Suaraindo.com – Penangkapan buron megakorupsi proyek e-KTP, Paulus Tannos, di Singapura membuka lembar baru perjalanan panjang kasus yang telah merugikan negara hingga Rp2,3 triliun. Kini, semua mata tertuju pada langkah pemerintah Indonesia untuk mengekstradisi Tannos dan memastikan ia mempertanggungjawabkan perbuatannya di hadapan hukum.
Wakil Ketua Komisi Pemberantasan Korupsi (KPK), Fitroh Rohcahyanto, mengonfirmasi penangkapan ini dilakukan atas permintaan provisional arrest oleh pihak Indonesia. Namun, proses pemulangan tidak sesederhana kelihatannya. Paulus Tannos, yang diduga telah berganti kewarganegaraan menjadi warga negara Singapura, sempat menjadi tantangan bagi KPK dalam upaya sebelumnya untuk menangkapnya.
“Kami sudah berkoordinasi dengan Polri, Kejaksaan Agung, dan Kementerian Hukum untuk melengkapi seluruh dokumen yang diperlukan agar proses ekstradisi dapat berjalan lancar,” ujar Fitroh pada Jumat (24/1/2025).
Tannos diketahui telah lama masuk Daftar Pencarian Orang (DPO) sejak 2019, setelah ia ditetapkan sebagai tersangka bersama tiga tokoh lain, termasuk mantan anggota DPR Miriam S. Hariyani. Korupsi proyek e-KTP, yang total anggarannya mencapai Rp5,9 triliun, tidak hanya merugikan negara secara finansial tetapi juga mencoreng kepercayaan publik terhadap sistem pemerintahan.
Menurut Menteri Hukum Supratman Andi Agtas, pihaknya telah memerintahkan Direktorat Otoritas Pusat dan Hukum Internasional (OPHI) di bawah Dirjen Administrasi Hukum Umum (AHU) untuk mempercepat persiapan ekstradisi. “Kami memiliki kewenangan sebagai otoritas pusat untuk memproses permintaan ekstradisi ini,” ujarnya.
Namun, Supratman mengingatkan bahwa hubungan diplomatik dengan Singapura menjadi salah satu elemen kunci dalam keberhasilan proses ini. Pasalnya, Tannos telah lama memanfaatkan celah hukum lintas negara, termasuk kabar yang menyebutkan ia pernah berganti nama dan identitas di Afrika Selatan.
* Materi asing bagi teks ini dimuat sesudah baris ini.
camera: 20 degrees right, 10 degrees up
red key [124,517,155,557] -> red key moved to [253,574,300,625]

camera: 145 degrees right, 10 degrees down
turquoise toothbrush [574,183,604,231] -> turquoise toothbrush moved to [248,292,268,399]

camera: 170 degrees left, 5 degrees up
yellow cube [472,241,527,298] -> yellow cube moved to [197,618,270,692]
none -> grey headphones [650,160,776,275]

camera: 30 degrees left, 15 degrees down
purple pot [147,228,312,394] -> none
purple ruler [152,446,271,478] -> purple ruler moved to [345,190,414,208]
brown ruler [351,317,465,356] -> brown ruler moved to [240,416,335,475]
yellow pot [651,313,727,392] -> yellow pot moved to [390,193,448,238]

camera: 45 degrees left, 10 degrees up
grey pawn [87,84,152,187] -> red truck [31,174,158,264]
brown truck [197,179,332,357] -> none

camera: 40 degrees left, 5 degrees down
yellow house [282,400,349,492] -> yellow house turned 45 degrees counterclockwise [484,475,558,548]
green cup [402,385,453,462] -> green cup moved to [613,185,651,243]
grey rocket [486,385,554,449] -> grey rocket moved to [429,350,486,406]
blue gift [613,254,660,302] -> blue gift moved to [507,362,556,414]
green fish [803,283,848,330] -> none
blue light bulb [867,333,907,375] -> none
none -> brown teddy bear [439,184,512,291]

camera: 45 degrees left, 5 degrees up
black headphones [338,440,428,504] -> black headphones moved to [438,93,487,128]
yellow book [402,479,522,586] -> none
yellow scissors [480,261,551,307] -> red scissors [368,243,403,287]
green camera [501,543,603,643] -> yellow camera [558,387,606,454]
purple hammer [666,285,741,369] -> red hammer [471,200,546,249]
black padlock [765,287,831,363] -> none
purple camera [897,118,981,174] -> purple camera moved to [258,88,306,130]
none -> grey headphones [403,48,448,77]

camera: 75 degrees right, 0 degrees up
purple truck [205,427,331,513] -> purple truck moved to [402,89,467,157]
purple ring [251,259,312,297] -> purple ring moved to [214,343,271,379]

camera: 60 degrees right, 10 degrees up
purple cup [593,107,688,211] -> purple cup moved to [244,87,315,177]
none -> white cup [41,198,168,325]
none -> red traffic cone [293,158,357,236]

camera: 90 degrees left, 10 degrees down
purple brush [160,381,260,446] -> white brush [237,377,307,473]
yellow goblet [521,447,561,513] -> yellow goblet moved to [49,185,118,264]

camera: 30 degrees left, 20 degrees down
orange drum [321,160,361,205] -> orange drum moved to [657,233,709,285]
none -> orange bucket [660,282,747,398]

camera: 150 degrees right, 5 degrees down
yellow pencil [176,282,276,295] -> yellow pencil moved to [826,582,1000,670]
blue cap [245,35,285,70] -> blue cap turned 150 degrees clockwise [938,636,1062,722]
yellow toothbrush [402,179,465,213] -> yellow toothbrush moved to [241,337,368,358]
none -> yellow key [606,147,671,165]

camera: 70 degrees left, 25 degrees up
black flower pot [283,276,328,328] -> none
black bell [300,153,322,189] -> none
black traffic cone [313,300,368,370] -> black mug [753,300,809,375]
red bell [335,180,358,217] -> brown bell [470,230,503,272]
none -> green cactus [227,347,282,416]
Penangkapan Paulus Tannos di Singapura memberikan momentum bagi Indonesia untuk menunjukkan komitmen dalam memerangi korupsi lintas negara. Namun, tantangan yang dihadapi tidak hanya sebatas aspek hukum, tetapi juga pada penguatan kerja sama internasional. Dalam hal ini, Mutual Legal Assistance (MLA) menjadi instrumen vital untuk memastikan pelaku korupsi tidak lolos begitu saja dari jeratan hukum.
Selain itu, penangkapan ini menjadi pengingat akan sistemik dan masifnya korupsi yang terjadi dalam proyek e-KTP. Berdasarkan laporan KPK, setidaknya Rp2,5 triliun dari anggaran proyek dialokasikan untuk membayar fee kepada sejumlah pejabat, termasuk anggota DPR dan petinggi Kementerian Dalam Negeri. Modus ini melibatkan berbagai pihak, dari konsorsium pengadaan hingga tokoh politik nasional.
Publik kini menantikan langkah cepat dari pemerintah untuk membawa Tanos kembali ke Indonesia. Ketua KPK, Setyo Budiyanto, optimis bahwa ekstradisi akan berjalan lancar meski ada berbagai kendala administratif. “Kami berharap proses ini menjadi preseden baik untuk kasus-kasus serupa di masa depan,” katanya.
Namun, harapan tersebut juga disertai dengan skeptisisme. Banyak pihak mempertanyakan mengapa butuh waktu bertahun-tahun untuk menangkap buronan yang telah lama diketahui keberadaannya. Kasus ini sekaligus menjadi pengingat bahwa upaya pemberantasan korupsi memerlukan sinergi yang kuat antara penegak hukum dan pemerintah.
Penangkapan Paulus Tannos bukan hanya tentang satu individu, melainkan tentang bagaimana Indonesia menegakkan hukum secara adil dan transparan. Dalam konteks ini, proses ekstradisi menjadi lebih dari sekadar prosedur administratif—ini adalah ujian integritas bangsa di hadapan dunia internasional.